Urinary incontinence was not uncommon among nulliparous
women and stress incontinence was the most frequent type
of UI reported in both groups.
Primiparous women were not asked about UI during pregnancy at baseline but were interviewed 2-3 days after delivery. Although the 2 groups were matched for age, there were other differences between that could represent a potential risk of selection bias in this study. Furthermore, the relationship between known obstetric risk variables, such as duration of labor, operative delivery and birth weight, and UI were not studied. Therefore, in further prospective cohort studies, primiparous women should be interviewed about UI during pregnancy and rigorously matched with controls. All potential risk factors for post-delivery UI should be studied.
The presence of any UI (even a small amount once a week or less often) is abnormal.
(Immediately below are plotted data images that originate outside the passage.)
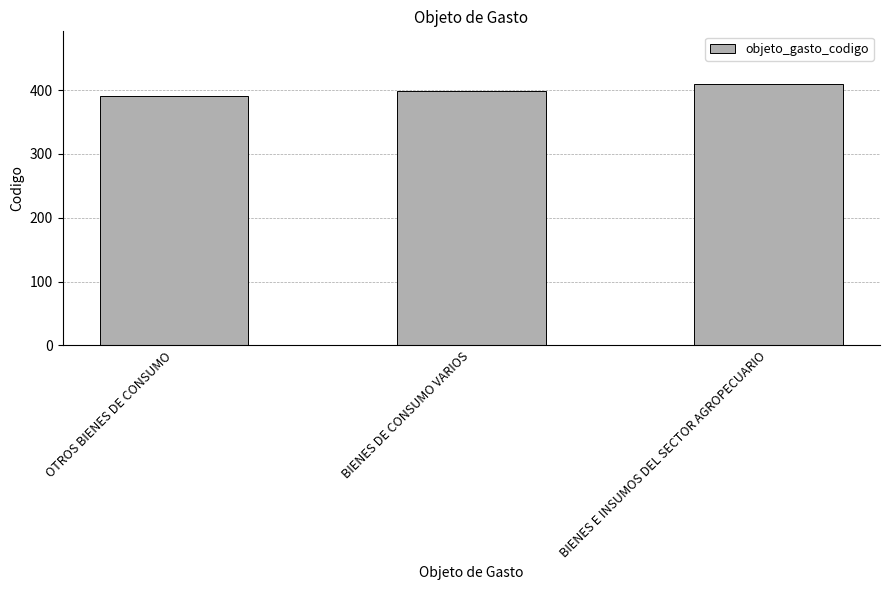

What is the minimum value shown in the chart?

390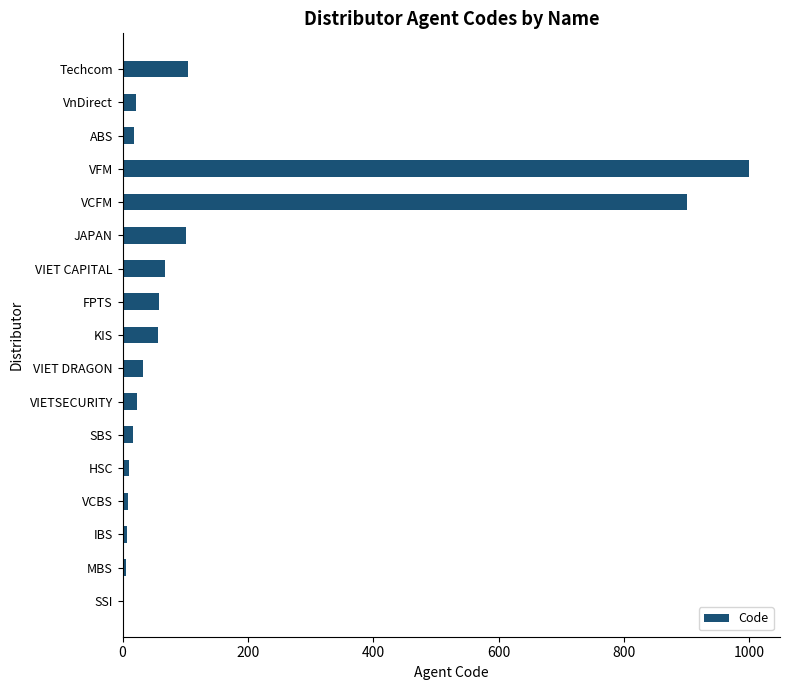

What is the sum of the values at Techcom and VFM?

1104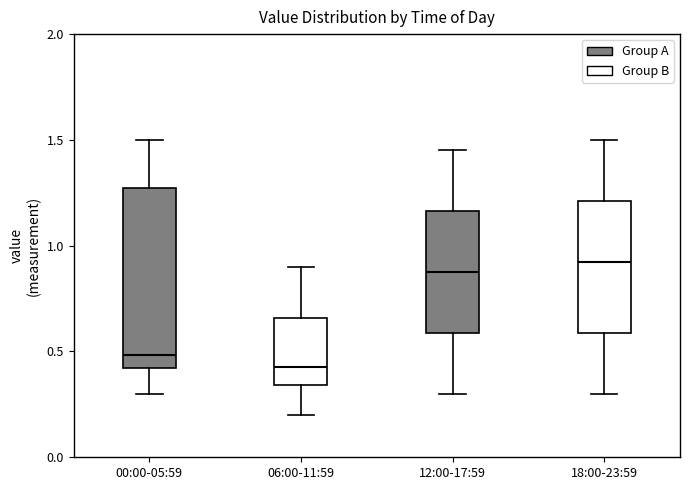

Reading left to right, read every box against the y-axis: the position of its median line, the range the box covers, and the ends of its whiskers. The values are not printed on the chart, so give them approximately, as read against the axis.

00:00-05:59: median 0.50, box 0.40 to 1.30, whiskers 0.30 to 1.50
06:00-11:59: median 0.45, box 0.35 to 0.65, whiskers 0.20 to 0.90
12:00-17:59: median 0.90, box 0.60 to 1.15, whiskers 0.30 to 1.45
18:00-23:59: median 0.95, box 0.60 to 1.20, whiskers 0.30 to 1.50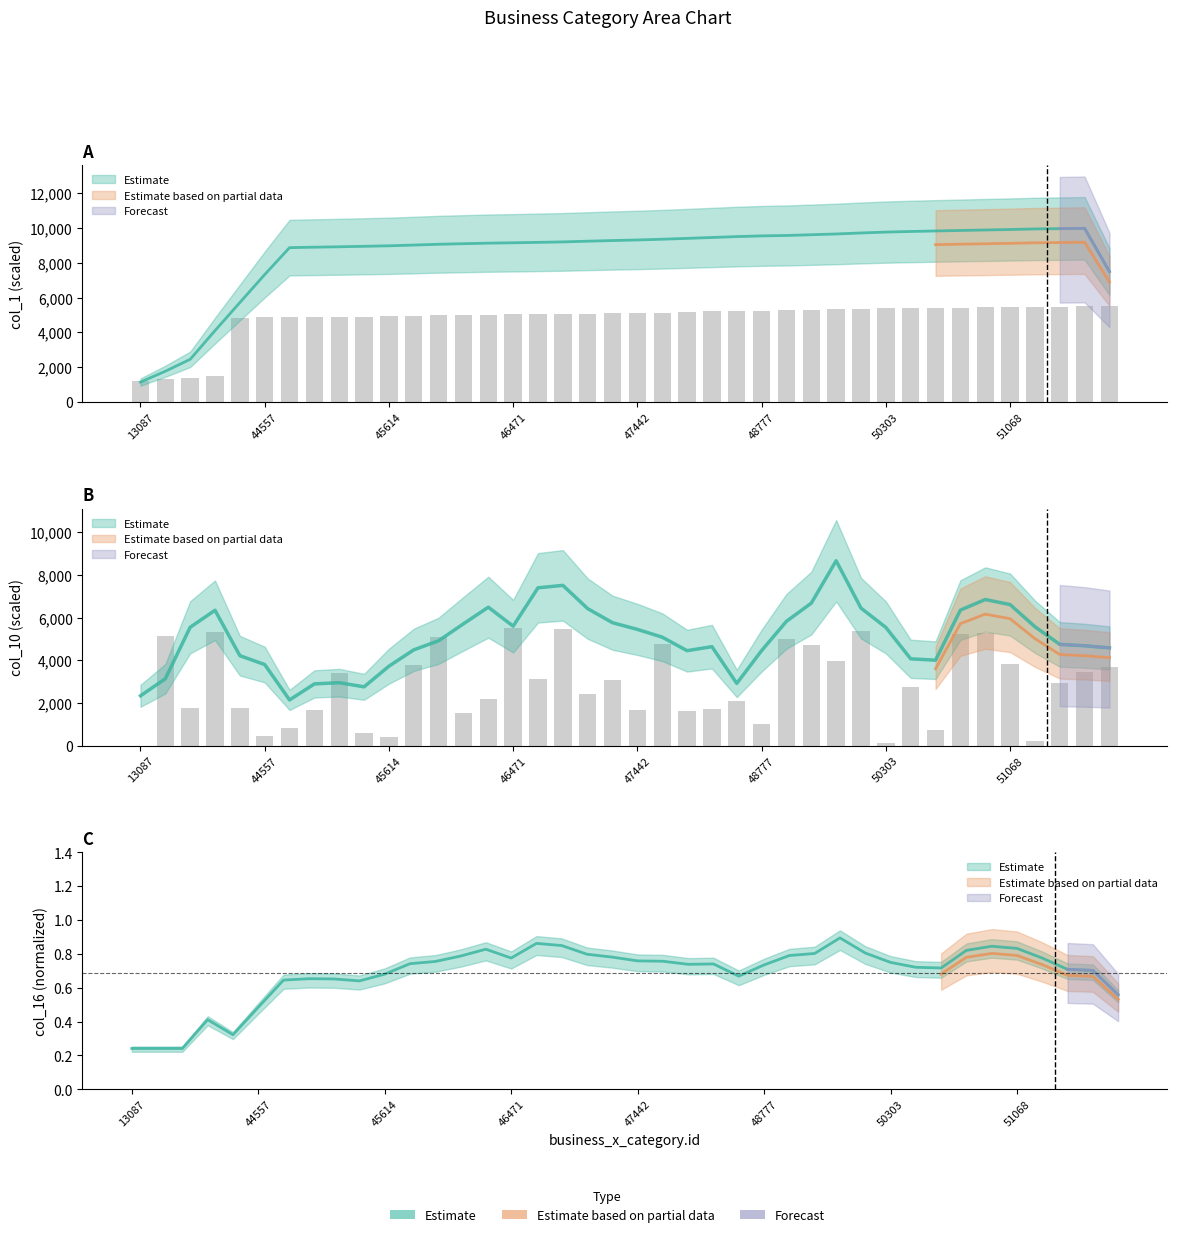

At which category does the chart reach its minimum across all series?

13087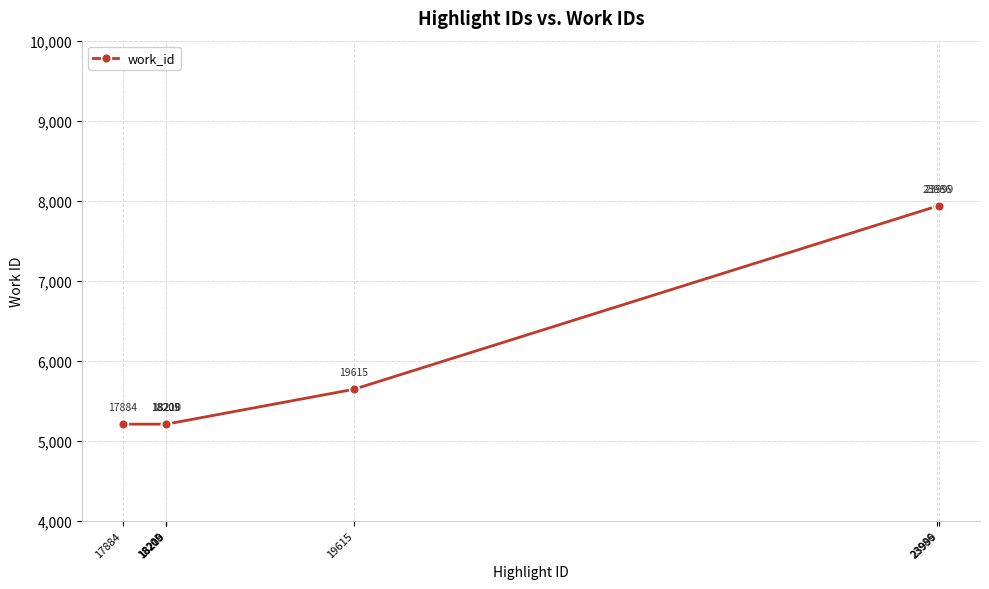

What value does the data have at 23986, to the nearest 50?

7950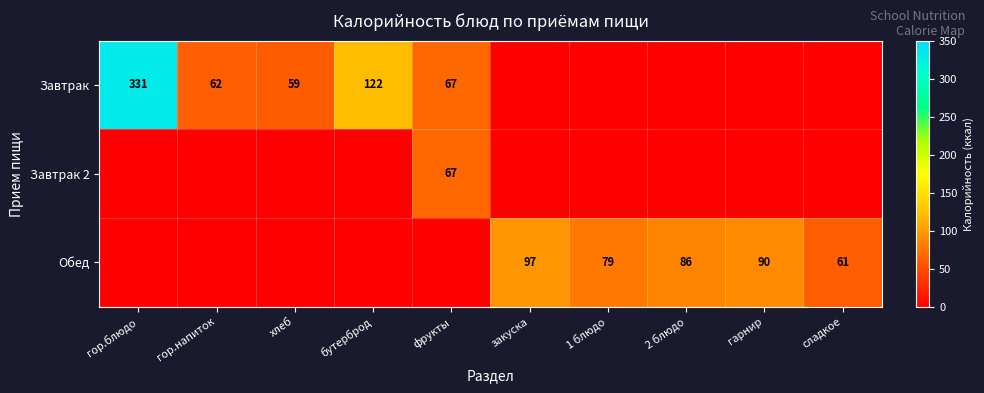

What is the difference between the highest and lowest values at гор.напиток?

62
When this definition is used, UI was found to be a highly prevalent condition immediately after delivery and up to 1 year with bothersome effects even in young and middle-aged primiparous women. The results of this study highlight the importance of standardizing the definition of UI and that UI reported very early after delivery probably represents development of the symptom during pregnancy. This study thus provides further epidemiological data to support that pregnancy alone has a detrimental effect on continence mechanisms independent of the delivery process particularly stress incontinence. Further clinical studies are needed to clarify the mechanism of pregnancy-induced UI and to determine the hormonal factors that could be primary responsible.